We’ve talked results and, going even further into them, Ottavino had surrendered three hard hit or barreled balls going into that game against the Giants and two since. While that’s noticeable, the one that stands out to me is the lack of weak contact and topped balls.

In fact, the average launch angle in this small stretch has skyrocketed from 2.9° to 14.2°. The reason this stands out is because his best way of getting outs after the strikeout are ground balls. Not only is Ottavino one of the best strikeout pitchers in baseball, he’s one of its best worm-killers.

Why the change? It’s coming as a product of him leaving the ball just slightly more up as of late than he did previously.

But it really hasn’t been that bad.

In his “biggest blow up,” in which he allowed two earned on Thursday, the three hits against him had hit probabilities of 4, 16 and 16 percent, respectively. Meanwhile, he got out of the inning on a groundball that had a hit probability of 27 percent.

Besides that, he’s thrown just slightly more fastballs recently but that could be chalked up to him working backwards usually but switching it up in the division for a different look.

All that and he made one mistake to the now-NL-MVP-candidate Matt Kemp.
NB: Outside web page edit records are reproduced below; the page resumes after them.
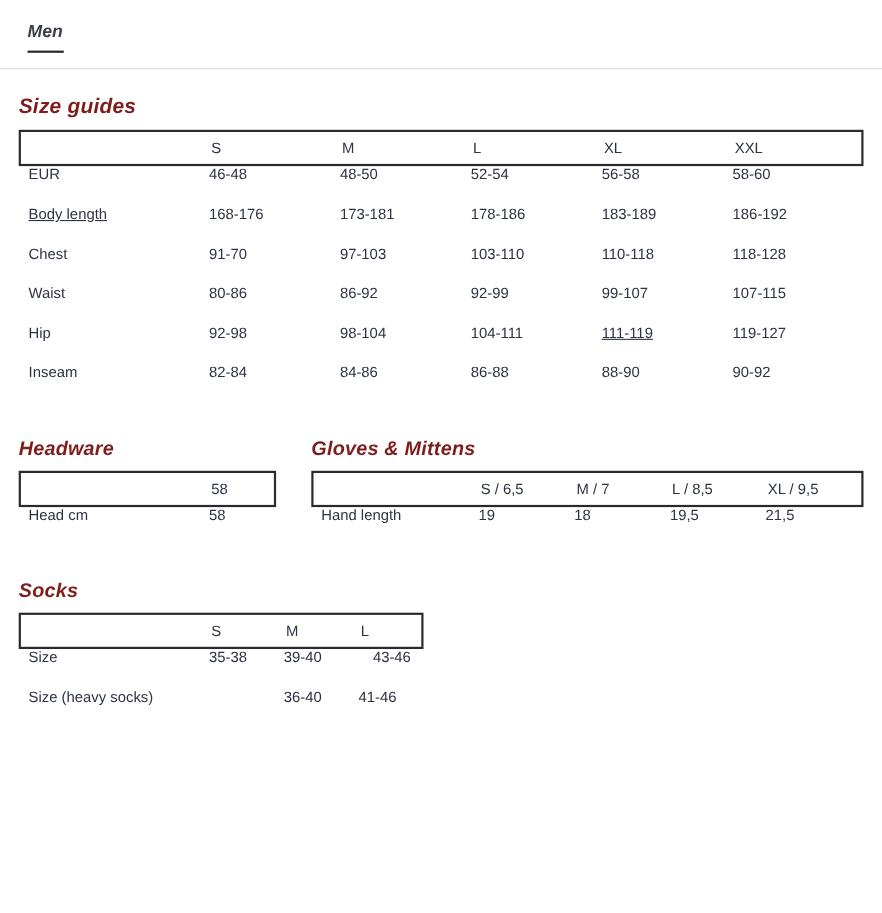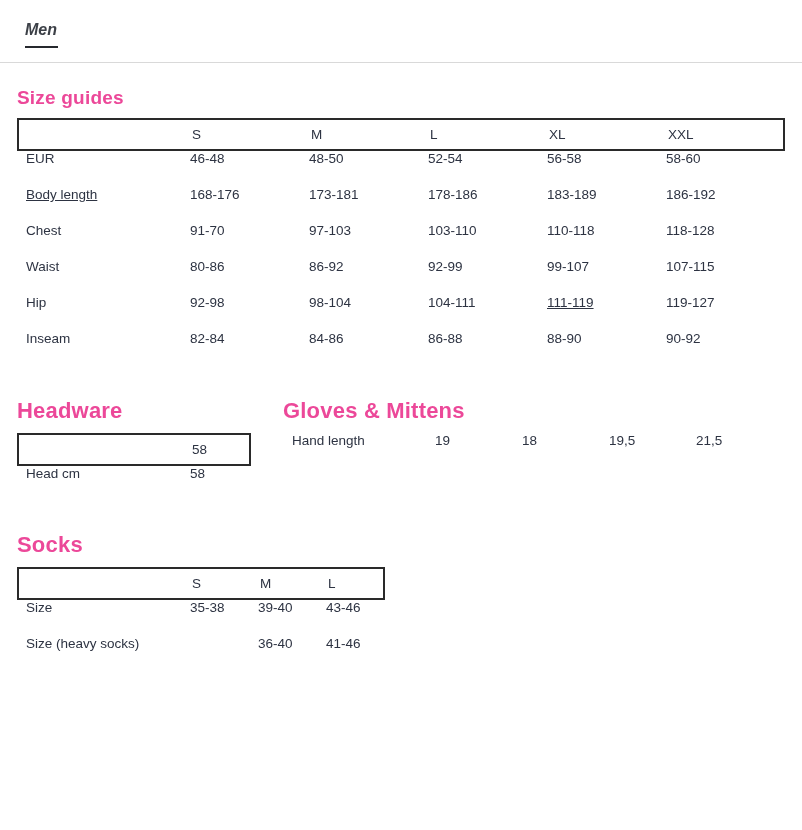--- a/index.html
+++ b/index.html
@@ -28,25 +28,26 @@
   }
   .divider {
     width: 802px; height: 1px;
     background: #d9d9d9;
     margin-top: 14px;
   }
   
   .content { padding: 0 17px; }
   .section-title {
     font-weight: bold;
-    color: #ec4899;
+    color: #7f1d1d;
     letter-spacing: 0.2px;
+    font-style: italic;
   }
   .title-lg { font-size: 19px; margin-top: 24px; }
-  .title-md { font-size: 22px; }
+  .title-md { font-size: 18px; }
   
   .g-table { margin-top: 9px; font-size: 13.5px; }
   .t-head {
     display: flex; align-items: center;
     height: 33px;
     border: 2px solid #2a2a2a;
   }
   .t-row {
     display: flex; align-items: flex-start;
     height: 36px;
@@ -151,20 +152,27 @@
           </div>
           <div class="t-row">
             <div class="t-cell" style="width: 173px;">Head cm</div>
             <div class="t-cell" style="width: 61px;">58</div>
           </div>
         </div>
     </div>
     <div class="col-gloves">
       <div class="section-title title-md">Gloves &amp; Mittens</div>
       <div class="g-table">
+          <div class="t-head">
+            <div class="t-cell" style="width: 152px;"></div>
+            <div class="t-cell" style="width: 87px;">S / 6,5</div>
+            <div class="t-cell" style="width: 87px;">M / 7</div>
+            <div class="t-cell" style="width: 87px;">L / 8,5</div>
+            <div class="t-cell" style="width: 87px;">XL / 9,5</div>
+          </div>
           <div class="t-row">
             <div class="t-cell" style="width: 152px;">Hand length</div>
             <div class="t-cell" style="width: 87px;">19</div>
             <div class="t-cell" style="width: 87px;">18</div>
             <div class="t-cell" style="width: 87px;">19,5</div>
             <div class="t-cell" style="width: 87px;">21,5</div>
           </div>
         </div>
     </div>
   </div>
@@ -175,21 +183,21 @@
         <div class="t-head">
           <div class="t-cell" style="width: 173px;"></div>
           <div class="t-cell" style="width: 68px;">S</div>
           <div class="t-cell" style="width: 68px;">M</div>
           <div class="t-cell" style="width: 59px;">L</div>
         </div>
         <div class="t-row">
           <div class="t-cell" style="width: 173px;">Size</div>
           <div class="t-cell" style="width: 68px;">35-38</div>
           <div class="t-cell" style="width: 68px;">39-40</div>
-          <div class="t-cell" style="width: 59px;">43-46</div>
+          <div class="t-cell" style="width: 59px; margin-left: 13px;">43-46</div>
         </div>
         <div class="t-row">
           <div class="t-cell" style="width: 173px;">Size (heavy socks)</div>
           <div class="t-cell" style="width: 68px;"></div>
           <div class="t-cell" style="width: 68px;">36-40</div>
           <div class="t-cell" style="width: 59px;">41-46</div>
         </div>
       </div>
   </div>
As the data suggests, not much as really changed other than results … which can happen when you’re having a historically good season. Regression, unfortunately, just kind of happens. The only part that could be concerning in the long-term is that the rates in which he’s failed the last four times out is more in line with last season, both in terms of usage and result.

Next: 3 encouraging numbers posted by the Rockies during a discouraging June

What’s the bottom line? At the end of the day, it was one week and it’s nowhere near time to panic about Ottavino.